Now, granted, it’d have to be a cooked buttercream rather than a marshmallow frosting to hold up properly on a wedding cake, but i can handle that. So i think what i am going to do is convey this recipe, with appropriate modifications, to the bakery that’s most likely to be getting the gig, and see if they’ll humor me.
passionfruit curd recipe
Spleen used a bit more passionfruit, maybe 8 oz, than the 6 oz called for, in her efforts to give me the fruity punch I’m looking for. Otherwise, simple curd recipe, standard procedures. And you can buy frozen passionfruit pulp at the Shaw’s market on River Street in Waltham (thanks, chowhound message boards).
kebab kubideh recipe
Kebab Kubideh
large yellow onion, peeled and grated (i run it through my immersion blender’s chopping attachment, which purees it perfectly)
1/2 lb ground lamb + 1/2 lb ground beef (or 1 lb beef)
1 clove garlic peeled and finely chopped
1 egg, lightly beaten
1/4 cup dry bread crumbs
2 tsp salt
1/2 tsp fresh ground pepper
1/2 tsp ground turmeric
1/4 tsp paprika
1 pinch saffron threads
1 tbsp butter, melted
ground sumac & lemon wedges (optional garnish)
Drain the grated onions in a sieve over a bowl for 2 hours. Press onions to release more juice. (Onion juice is good to use in soups — I use mine to cook some carrots, then whizz them with yogurt & milk to make a soup, flavored with fresh dill or middle-eastern spices.) Add onion pulp to large bowl, then add meat, garlic, egg, crumbs, salt, pepper, turmeric and paprika; mix well. Divide into eighths and make each into a 5″ cylinder, and slide it onto a large flat wide metal skewer, forming and flattening around the skewer — if you don’t have this type of flat skewer, just do as I do and make 8-10 rectangles about 8″x1.5″ and 1/4″ thick. Melt the butter and crumble in the saffron (or crush it in a mortar, then add). (Technically, this step is supposed to be toast saffron 30 seconds in dry pan, crush, add 1 tbsp boiling water, then add butter to melt.
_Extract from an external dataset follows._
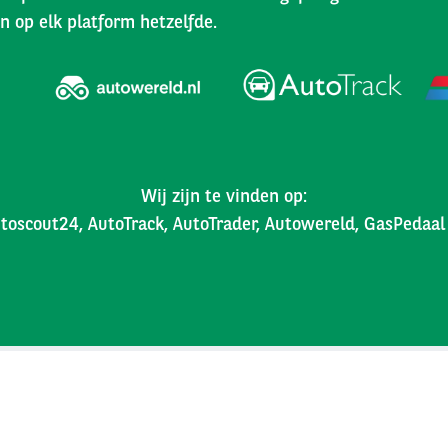
n op elk platform hetzelfde.
Wij zijn te vinden op:
toscout24, AutoTrack, AutoTrader, Autowereld, GasPedaa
I’ve done the shortcut with no ill effect.) Brush kebabs with saffron butter and grill over medium hot coals or in a grill pan or cast iron skillet, brushing each side with more butter as you go. This brushing with saffron butter is the key to the deliciousness, so don’t skip. Serve with buttered basmati rice and grilled tomato halves, and sprinkle with sumac and/or offer lemon wedges if you like. I also make a yogurt/dried mint/chopped cucumber salad to go with this.